### Input material ###
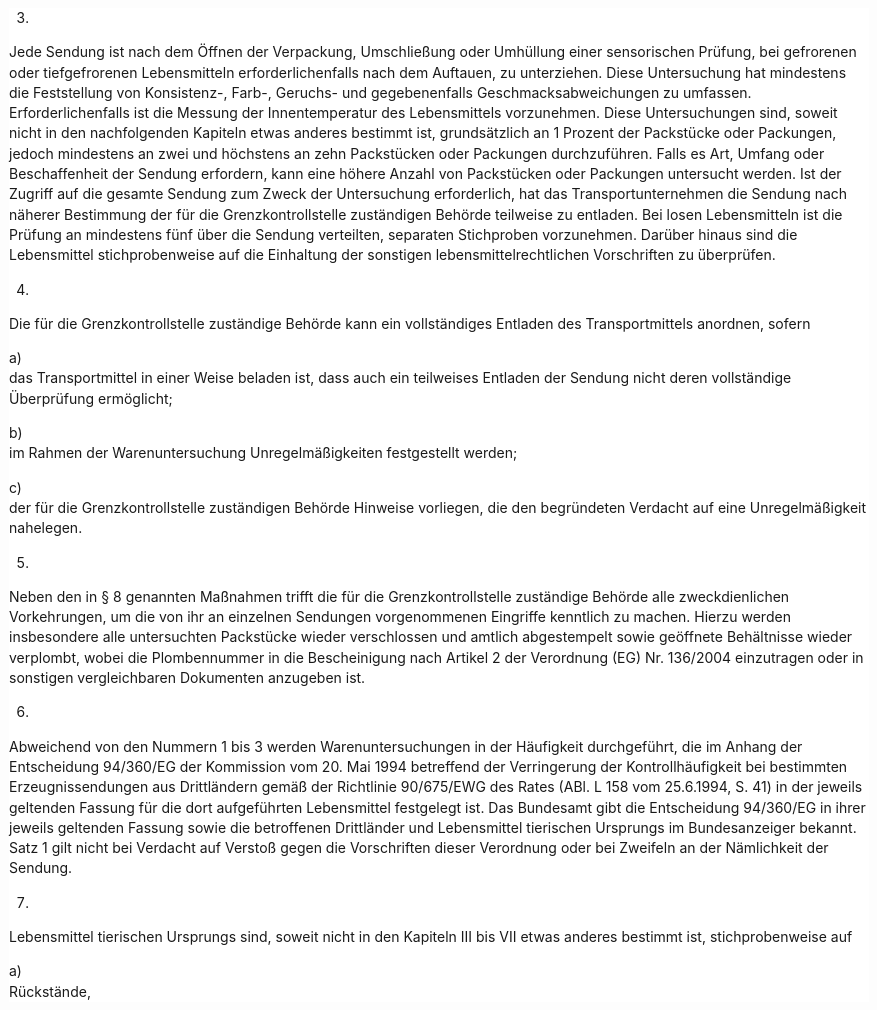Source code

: 3.  
Jede Sendung ist nach dem Öffnen der Verpackung, Umschließung oder Umhüllung einer sensorischen Prüfung, bei gefrorenen oder tiefgefrorenen Lebensmitteln erforderlichenfalls nach dem Auftauen, zu unterziehen. Diese Untersuchung hat mindestens die Feststellung von Konsistenz-, Farb-, Geruchs- und gegebenenfalls Geschmacksabweichungen zu umfassen. Erforderlichenfalls ist die Messung der Innentemperatur des Lebensmittels vorzunehmen. Diese Untersuchungen sind, soweit nicht in den nachfolgenden Kapiteln etwas anderes bestimmt ist, grundsätzlich an 1 Prozent der Packstücke oder Packungen, jedoch mindestens an zwei und höchstens an zehn Packstücken oder Packungen durchzuführen. Falls es Art, Umfang oder Beschaffenheit der Sendung erfordern, kann eine höhere Anzahl von Packstücken oder Packungen untersucht werden. Ist der Zugriff auf die gesamte Sendung zum Zweck der Untersuchung erforderlich, hat das Transportunternehmen die Sendung nach näherer Bestimmung der für die Grenzkontrollstelle zuständigen Behörde teilweise zu entladen. Bei losen Lebensmitteln ist die Prüfung an mindestens fünf über die Sendung verteilten, separaten Stichproben vorzunehmen. Darüber hinaus sind die Lebensmittel stichprobenweise auf die Einhaltung der sonstigen lebensmittelrechtlichen Vorschriften zu überprüfen.

4.  
Die für die Grenzkontrollstelle zuständige Behörde kann ein vollständiges Entladen des Transportmittels anordnen, sofern

a)  
das Transportmittel in einer Weise beladen ist, dass auch ein teilweises Entladen der Sendung nicht deren vollständige Überprüfung ermöglicht;

b)  
im Rahmen der Warenuntersuchung Unregelmäßigkeiten festgestellt werden;

c)  
der für die Grenzkontrollstelle zuständigen Behörde Hinweise vorliegen, die den begründeten Verdacht auf eine Unregelmäßigkeit nahelegen.

5.  
Neben den in § 8 genannten Maßnahmen trifft die für die Grenzkontrollstelle zuständige Behörde alle zweckdienlichen Vorkehrungen, um die von ihr an einzelnen Sendungen vorgenommenen Eingriffe kenntlich zu machen. Hierzu werden insbesondere alle untersuchten Packstücke wieder verschlossen und amtlich abgestempelt sowie geöffnete Behältnisse wieder verplombt, wobei die Plombennummer in die Bescheinigung nach Artikel 2 der Verordnung (EG) Nr. 136/2004 einzutragen oder in sonstigen vergleichbaren Dokumenten anzugeben ist.

6.  
Abweichend von den Nummern 1 bis 3 werden Warenuntersuchungen in der Häufigkeit durchgeführt, die im Anhang der Entscheidung 94/360/EG der Kommission vom 20. Mai 1994 betreffend der Verringerung der Kontrollhäufigkeit bei bestimmten Erzeugnissendungen aus Drittländern gemäß der Richtlinie 90/675/EWG des Rates (ABl. L 158 vom 25.6.1994, S. 41) in der jeweils geltenden Fassung für die dort aufgeführten Lebensmittel festgelegt ist. Das Bundesamt gibt die Entscheidung 94/360/EG in ihrer jeweils geltenden Fassung sowie die betroffenen Drittländer und Lebensmittel tierischen Ursprungs im Bundesanzeiger bekannt. Satz 1 gilt nicht bei Verdacht auf Verstoß gegen die Vorschriften dieser Verordnung oder bei Zweifeln an der Nämlichkeit der Sendung.

7.  
Lebensmittel tierischen Ursprungs sind, soweit nicht in den Kapiteln III bis VII etwas anderes bestimmt ist, stichprobenweise auf

a)  
Rückstände,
###
Directions for this task = Show all lines from the data that contain "Verdacht".

Solution to the exercise =
der für die Grenzkontrollstelle zuständigen Behörde Hinweise vorliegen, die den begründeten Verdacht auf eine Unregelmäßigkeit nahelegen.
Abweichend von den Nummern 1 bis 3 werden Warenuntersuchungen in der Häufigkeit durchgeführt, die im Anhang der Entscheidung 94/360/EG der Kommission vom 20. Mai 1994 betreffend der Verringerung der Kontrollhäufigkeit bei bestimmten Erzeugnissendungen aus Drittländern gemäß der Richtlinie 90/675/EWG des Rates (ABl. L 158 vom 25.6.1994, S. 41) in der jeweils geltenden Fassung für die dort aufgeführten Lebensmittel festgelegt ist. Das Bundesamt gibt die Entscheidung 94/360/EG in ihrer jeweils geltenden Fassung sowie die betroffenen Drittländer und Lebensmittel tierischen Ursprungs im Bundesanzeiger bekannt. Satz 1 gilt nicht bei Verdacht auf Verstoß gegen die Vorschriften dieser Verordnung oder bei Zweifeln an der Nämlichkeit der Sendung.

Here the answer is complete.